Source texts of formatted documents
- Opening Delimiter -

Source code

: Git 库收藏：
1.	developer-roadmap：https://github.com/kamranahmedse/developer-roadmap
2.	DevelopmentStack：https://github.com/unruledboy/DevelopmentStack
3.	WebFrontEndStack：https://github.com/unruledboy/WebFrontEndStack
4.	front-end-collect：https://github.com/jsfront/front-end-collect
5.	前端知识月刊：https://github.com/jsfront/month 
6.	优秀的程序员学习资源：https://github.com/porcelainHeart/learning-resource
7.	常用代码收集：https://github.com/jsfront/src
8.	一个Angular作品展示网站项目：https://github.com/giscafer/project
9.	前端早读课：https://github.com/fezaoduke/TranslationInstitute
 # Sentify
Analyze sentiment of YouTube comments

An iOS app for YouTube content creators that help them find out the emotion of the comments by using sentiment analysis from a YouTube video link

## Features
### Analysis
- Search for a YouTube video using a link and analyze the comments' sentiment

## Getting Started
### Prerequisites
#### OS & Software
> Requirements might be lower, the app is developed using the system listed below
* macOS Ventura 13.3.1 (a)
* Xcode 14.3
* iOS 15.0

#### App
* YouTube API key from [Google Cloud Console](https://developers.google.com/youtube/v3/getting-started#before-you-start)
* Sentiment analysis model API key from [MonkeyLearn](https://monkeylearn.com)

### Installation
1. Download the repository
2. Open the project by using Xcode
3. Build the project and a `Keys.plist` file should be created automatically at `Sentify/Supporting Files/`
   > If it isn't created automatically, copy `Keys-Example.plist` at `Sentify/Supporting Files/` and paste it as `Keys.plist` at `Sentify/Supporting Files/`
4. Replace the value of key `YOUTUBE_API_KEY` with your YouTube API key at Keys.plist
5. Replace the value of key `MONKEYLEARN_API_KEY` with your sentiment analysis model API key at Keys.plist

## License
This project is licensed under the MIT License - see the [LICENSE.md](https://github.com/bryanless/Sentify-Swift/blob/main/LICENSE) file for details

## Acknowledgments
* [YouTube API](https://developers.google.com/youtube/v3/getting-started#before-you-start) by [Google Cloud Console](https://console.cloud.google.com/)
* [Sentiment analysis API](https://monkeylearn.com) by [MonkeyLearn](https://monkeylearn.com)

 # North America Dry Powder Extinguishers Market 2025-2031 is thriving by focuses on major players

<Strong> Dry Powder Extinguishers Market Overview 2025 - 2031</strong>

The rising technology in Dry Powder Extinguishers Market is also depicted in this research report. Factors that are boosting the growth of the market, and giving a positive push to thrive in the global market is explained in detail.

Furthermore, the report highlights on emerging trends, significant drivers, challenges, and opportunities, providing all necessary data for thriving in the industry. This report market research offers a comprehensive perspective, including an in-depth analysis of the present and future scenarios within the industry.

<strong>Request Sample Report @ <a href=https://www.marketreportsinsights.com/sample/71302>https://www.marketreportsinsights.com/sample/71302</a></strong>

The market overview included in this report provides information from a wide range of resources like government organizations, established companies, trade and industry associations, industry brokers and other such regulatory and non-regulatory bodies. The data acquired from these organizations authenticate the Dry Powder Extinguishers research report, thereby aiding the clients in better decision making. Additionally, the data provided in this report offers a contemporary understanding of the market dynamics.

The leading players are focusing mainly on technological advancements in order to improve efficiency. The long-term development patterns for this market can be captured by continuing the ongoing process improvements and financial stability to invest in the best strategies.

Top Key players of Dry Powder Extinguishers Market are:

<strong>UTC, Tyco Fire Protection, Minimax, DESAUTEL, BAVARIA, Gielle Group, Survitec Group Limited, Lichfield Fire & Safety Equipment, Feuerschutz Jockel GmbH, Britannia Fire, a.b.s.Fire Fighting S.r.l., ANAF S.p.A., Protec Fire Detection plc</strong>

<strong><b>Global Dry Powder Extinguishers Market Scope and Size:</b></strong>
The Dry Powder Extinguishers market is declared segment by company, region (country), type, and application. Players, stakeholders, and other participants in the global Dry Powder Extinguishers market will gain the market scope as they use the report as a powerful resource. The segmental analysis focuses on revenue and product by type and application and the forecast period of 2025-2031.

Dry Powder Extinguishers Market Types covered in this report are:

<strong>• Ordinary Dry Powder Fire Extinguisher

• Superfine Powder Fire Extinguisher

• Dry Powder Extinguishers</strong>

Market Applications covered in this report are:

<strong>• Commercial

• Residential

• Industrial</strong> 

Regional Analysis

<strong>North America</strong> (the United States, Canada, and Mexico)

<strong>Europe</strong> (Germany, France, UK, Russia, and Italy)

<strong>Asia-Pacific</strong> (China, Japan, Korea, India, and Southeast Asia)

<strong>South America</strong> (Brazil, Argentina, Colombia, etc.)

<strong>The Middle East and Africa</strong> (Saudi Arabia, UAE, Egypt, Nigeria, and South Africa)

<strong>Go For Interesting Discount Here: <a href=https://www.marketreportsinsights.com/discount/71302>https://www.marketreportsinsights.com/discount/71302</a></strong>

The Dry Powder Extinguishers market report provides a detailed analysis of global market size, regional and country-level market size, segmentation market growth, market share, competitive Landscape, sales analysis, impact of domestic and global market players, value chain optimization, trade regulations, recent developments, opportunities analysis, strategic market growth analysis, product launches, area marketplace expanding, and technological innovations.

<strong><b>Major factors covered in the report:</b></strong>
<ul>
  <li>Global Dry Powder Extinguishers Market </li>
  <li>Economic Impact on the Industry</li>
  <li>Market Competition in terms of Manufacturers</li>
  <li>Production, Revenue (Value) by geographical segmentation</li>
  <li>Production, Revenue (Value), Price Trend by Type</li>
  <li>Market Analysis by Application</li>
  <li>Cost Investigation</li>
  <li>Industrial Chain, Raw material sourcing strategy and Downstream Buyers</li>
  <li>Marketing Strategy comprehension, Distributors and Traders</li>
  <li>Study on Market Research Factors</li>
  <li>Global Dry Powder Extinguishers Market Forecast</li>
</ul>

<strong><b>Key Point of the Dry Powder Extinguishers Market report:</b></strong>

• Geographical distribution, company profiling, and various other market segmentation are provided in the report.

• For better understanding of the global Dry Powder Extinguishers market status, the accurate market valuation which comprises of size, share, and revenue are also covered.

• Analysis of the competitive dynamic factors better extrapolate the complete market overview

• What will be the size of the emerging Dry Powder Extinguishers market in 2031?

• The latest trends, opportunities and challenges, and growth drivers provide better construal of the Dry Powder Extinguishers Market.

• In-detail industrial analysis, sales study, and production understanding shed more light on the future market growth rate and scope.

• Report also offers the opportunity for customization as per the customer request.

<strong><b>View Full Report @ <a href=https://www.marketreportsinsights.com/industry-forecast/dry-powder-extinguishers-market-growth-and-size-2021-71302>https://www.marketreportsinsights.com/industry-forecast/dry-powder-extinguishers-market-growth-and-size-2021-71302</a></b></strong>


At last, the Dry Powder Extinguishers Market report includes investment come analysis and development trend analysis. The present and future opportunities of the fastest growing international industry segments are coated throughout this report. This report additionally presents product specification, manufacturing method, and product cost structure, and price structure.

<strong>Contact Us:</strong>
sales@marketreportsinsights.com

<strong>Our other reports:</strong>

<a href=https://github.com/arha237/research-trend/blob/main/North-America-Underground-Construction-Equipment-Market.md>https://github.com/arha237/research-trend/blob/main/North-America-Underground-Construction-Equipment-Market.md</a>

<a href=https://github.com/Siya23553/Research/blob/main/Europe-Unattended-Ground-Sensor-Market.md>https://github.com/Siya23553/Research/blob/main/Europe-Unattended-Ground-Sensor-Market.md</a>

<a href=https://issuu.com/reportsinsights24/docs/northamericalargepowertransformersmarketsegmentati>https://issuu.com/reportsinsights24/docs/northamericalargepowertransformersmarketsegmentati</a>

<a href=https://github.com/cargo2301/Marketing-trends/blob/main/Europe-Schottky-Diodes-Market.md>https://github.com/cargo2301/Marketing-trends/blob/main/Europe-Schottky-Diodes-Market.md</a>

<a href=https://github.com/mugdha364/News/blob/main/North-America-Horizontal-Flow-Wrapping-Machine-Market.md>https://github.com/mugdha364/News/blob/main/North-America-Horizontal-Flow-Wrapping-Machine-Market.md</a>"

- Closing Delimiter -

» WORK INSTRUCTION
Extract the first line above and each line after it up to and including the one with "#### OS & Software", please, exactly and with nothing else.

» TASK OUTPUT
Source code

: Git 库收藏：
1.	developer-roadmap：https://github.com/kamranahmedse/developer-roadmap
2.	DevelopmentStack：https://github.com/unruledboy/DevelopmentStack
3.	WebFrontEndStack：https://github.com/unruledboy/WebFrontEndStack
4.	front-end-collect：https://github.com/jsfront/front-end-collect
5.	前端知识月刊：https://github.com/jsfront/month 
6.	优秀的程序员学习资源：https://github.com/porcelainHeart/learning-resource
7.	常用代码收集：https://github.com/jsfront/src
8.	一个Angular作品展示网站项目：https://github.com/giscafer/project
9.	前端早读课：https://github.com/fezaoduke/TranslationInstitute
 # Sentify
Analyze sentiment of YouTube comments

An iOS app for YouTube content creators that help them find out the emotion of the comments by using sentiment analysis from a YouTube video link

## Features
### Analysis
- Search for a YouTube video using a link and analyze the comments' sentiment

## Getting Started
### Prerequisites
#### OS & Software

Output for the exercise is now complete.